Pummeling and humiliating and photographing Iraqi prisoners, Liang said, was the product of vague guidance, poor discipline, frustration that came with open-ended deployment, and boredom run amok. “I think it was just out of curiosity and boredom and anger,” she said. “You’re there 12 hours a day, every day, and you’re pissed off at everything going on around you. We were told we were going home in September. You want to take out your anger against other people in the unit, but you can’t do that. So some people took it out on the prisoners. What they [the MPs] did was wrong, but not everyone realizes that everyone in there attacked the Coalition forces and tried to kill us.”

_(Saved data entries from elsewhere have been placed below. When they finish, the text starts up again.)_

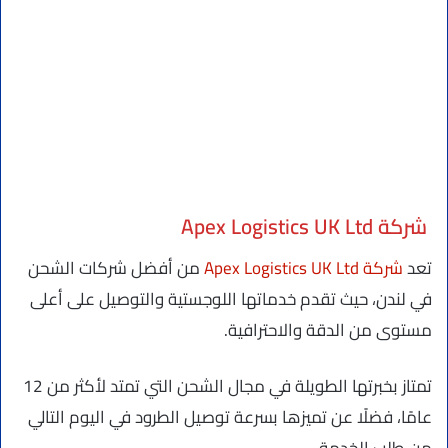
شركة Apex Logistics UK Ltd
تعد
شركة Apex Logistics UK Ltd
من أفضل شركات الشحن
في لندن، حيث تقدم خدماتها اللوجستية والتوصيل على أعلى
مستوى من الدقة والاحترافية.
تمتاز بخبرتها الطويلة في مجال الشحن التي تمتد لأكثر من 12
عامًا، فضلًا عن تميزها بسرعة توصيل الطرود في اليوم التالي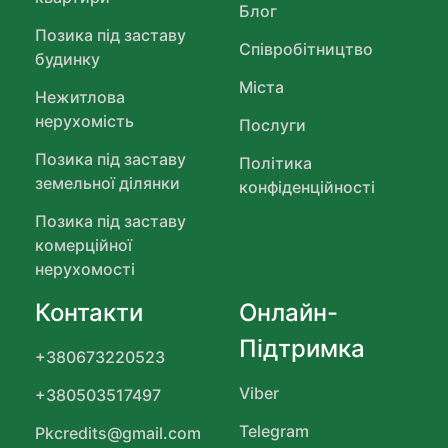
Блог
Позика під заставу
Співробітництво
будинку
Міста
Нежитлова
нерухомість
Послуги
Позика під заставу
Політика
земельної ділянки
конфіденційності
Позика під заставу
комерційної
нерухомості
Контакти
Онлайн-
Підтримка
+380673220523
Viber
+380503517497
Telegram
Pkcredits@gmail.com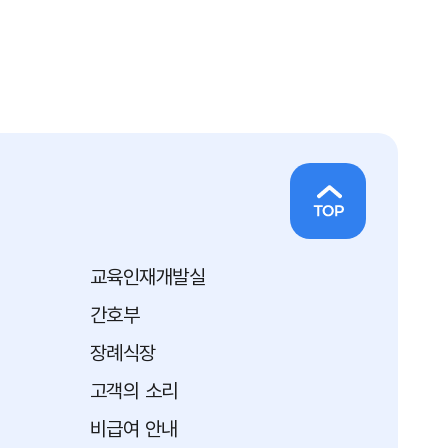
교육인재개발실
간호부
장례식장
고객의 소리
비급여 안내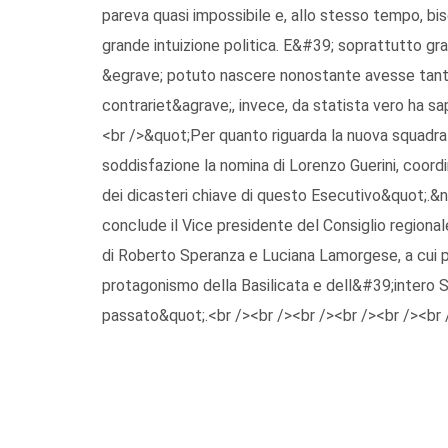
pareva quasi impossibile e, allo stesso tempo, b
grande intuizione politica. E&#39; soprattutto gr
&egrave; potuto nascere nonostante avesse tanti l
contrariet&agrave;, invece, da statista vero ha s
<br />&quot;Per quanto riguarda la nuova squadr
soddisfazione la nomina di Lorenzo Guerini, coordi
dei dicasteri chiave di questo Esecutivo&quot;.&
conclude il Vice presidente del Consiglio regiona
di Roberto Speranza e Luciana Lamorgese, a cui por
protagonismo della Basilicata e dell&#39;intero 
passato&quot;.<br /><br /><br /><br /><br /><br 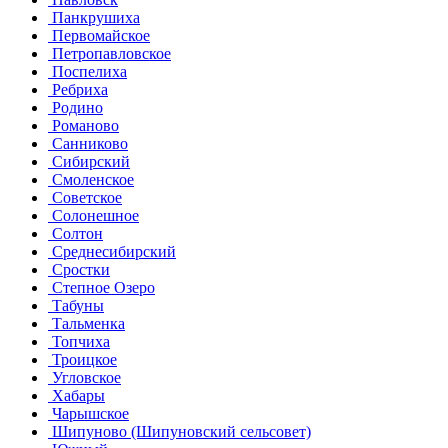
Панкрушиха
Первомайское
Петропавловское
Поспелиха
Ребриха
Родино
Романово
Санниково
Сибирский
Смоленское
Советское
Солонешное
Солтон
Среднесибирский
Сростки
Степное Озеро
Табуны
Тальменка
Топчиха
Троицкое
Угловское
Хабары
Чарышское
Шипуново (Шипуновский сельсовет)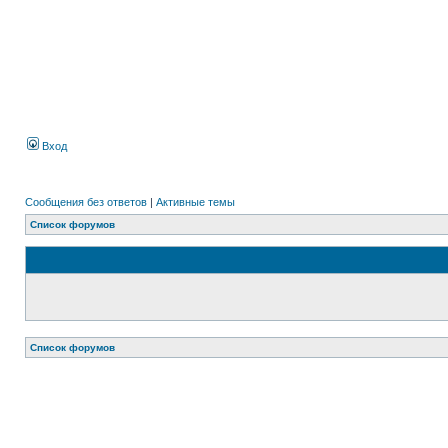
Вход
Сообщения без ответов
|
Активные темы
Список форумов
Список форумов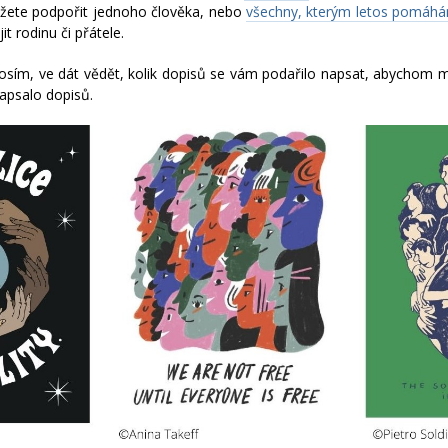
ete podpořit jednoho člověka, nebo
všechny, kterým letos pomáh
t rodinu či přátele.
m, ve dát vědět, kolik dopisů se vám podařilo napsat, abychom moh
napsalo dopisů.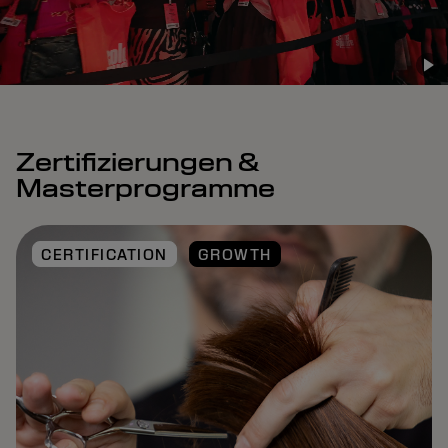
Zertifizierungen &
Masterprogramme
CERTIFICATION
GROWTH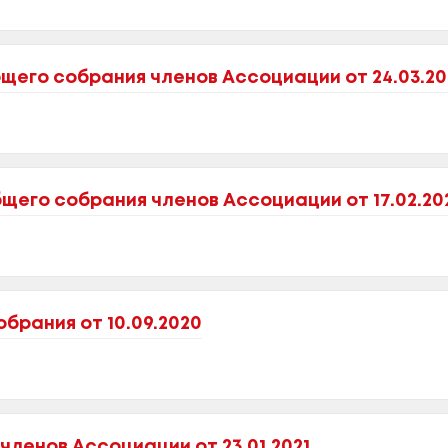
щего собрания членов Ассоциации от 24.03.20
его собрания членов Ассоциации от 17.02.20
брания от 10.09.2020
ленов Ассоциации от 23.01.2021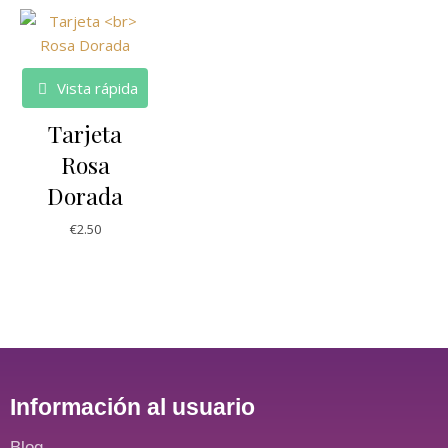
Vista rápida
Tarjeta
Rosa
Dorada
€
2.50
Información al usuario
Blog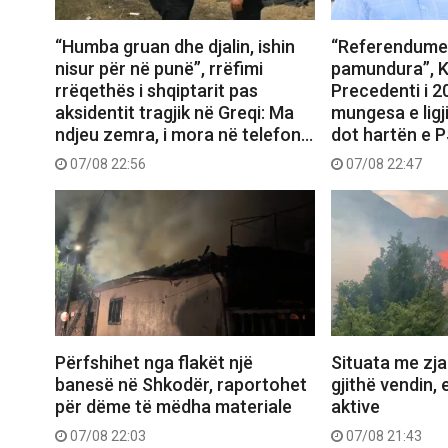
“Humba gruan dhe djalin, ishin
“Referendumet
nisur për në punë”, rrëfimi
pamundura”, K
rrëqethës i shqiptarit pas
Precedenti i 
aksidentit tragjik në Greqi: Ma
mungesa e ligj
ndjeu zemra, i mora në telefon…
dot hartën e 
07/08 22:56
07/08 22:47
Përfshihet nga flakët një
Situata me zjar
banesë në Shkodër, raportohet
gjithë vendin, 
për dëme të mëdha materiale
aktive
07/08 22:03
07/08 21:43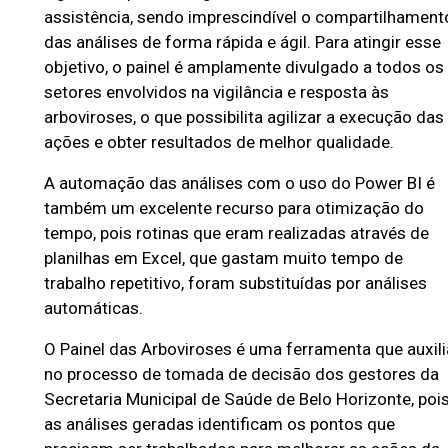
assistência, sendo imprescindível o compartilhament
das análises de forma rápida e ágil. Para atingir esse
objetivo, o painel é amplamente divulgado a todos os
setores envolvidos na vigilância e resposta às
arboviroses, o que possibilita agilizar a execução das
ações e obter resultados de melhor qualidade.
A automação das análises com o uso do Power BI é
também um excelente recurso para otimização do
tempo, pois rotinas que eram realizadas através de
planilhas em Excel, que gastam muito tempo de
trabalho repetitivo, foram substituídas por análises
automáticas.
O Painel das Arboviroses é uma ferramenta que auxili
no processo de tomada de decisão dos gestores da
Secretaria Municipal de Saúde de Belo Horizonte, poi
as análises geradas identificam os pontos que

Some abuse photographs lacked context, Liang told NEWSWEEK. Take the widely-published image of a prisoner with his arms pulled behind his back and handcuffed to a bed, women’s underwear pulled over his head. He was called “S–tboy,” for his habit of smearing excrement on himself and the walls. “People don’t know what kind of people were put inside that cellblock,” Liang said. “They were crazy people. ‘S–tboy’ would smear it all over himself. That was the reason he was handcuffed.” Liang said he spit on her as she tried to feed him. The underwear? “Just to make a joke,” she said, adding that she can’t recall who was responsible for it.
Another “crazy” man, in his late 20s, was brought in for allegedly looting. His refusal to eat meant the MPs fed him intravenously. He would babble over and over again: “I refuse to eat! Saddam’s going to come back and kill us!” The guards invented nicknames for prisoners based on movie and television characters, Liang said. There was “Gilligan,” a tiny, dim guy. There was “The Claw,” whose birth defect made one hand resemble a bird claw. There was “Froggy,” a man with bulging Marty Feldman eyes. And there was “Mr. Clean,” who bathed obsessively. (After Mr. Clean tried to kill a guard with a pistol someone had slipped into his cell, his nickname became “Trigger.”)
[…]
“I’m not embarrassed,” she said, “but I don’t tell people that I’m with the 372nd [MP Company] because people are going to ask questions.”
Well, as long as she’s not embarrassed. That’s all that matters. Because “people don’t understand” that those guys like “shitboy” and the mentally ill looter who refused to eat because Saddam was coming to kill him were dangerous terrorists who deserved what they got.
I’m glad she’s home now, nice and snug, going to college on the GI bill, looking forward to a long and happy life. Since she’s both brainless and soulless, I’m sure she’ll make a fine little Republican.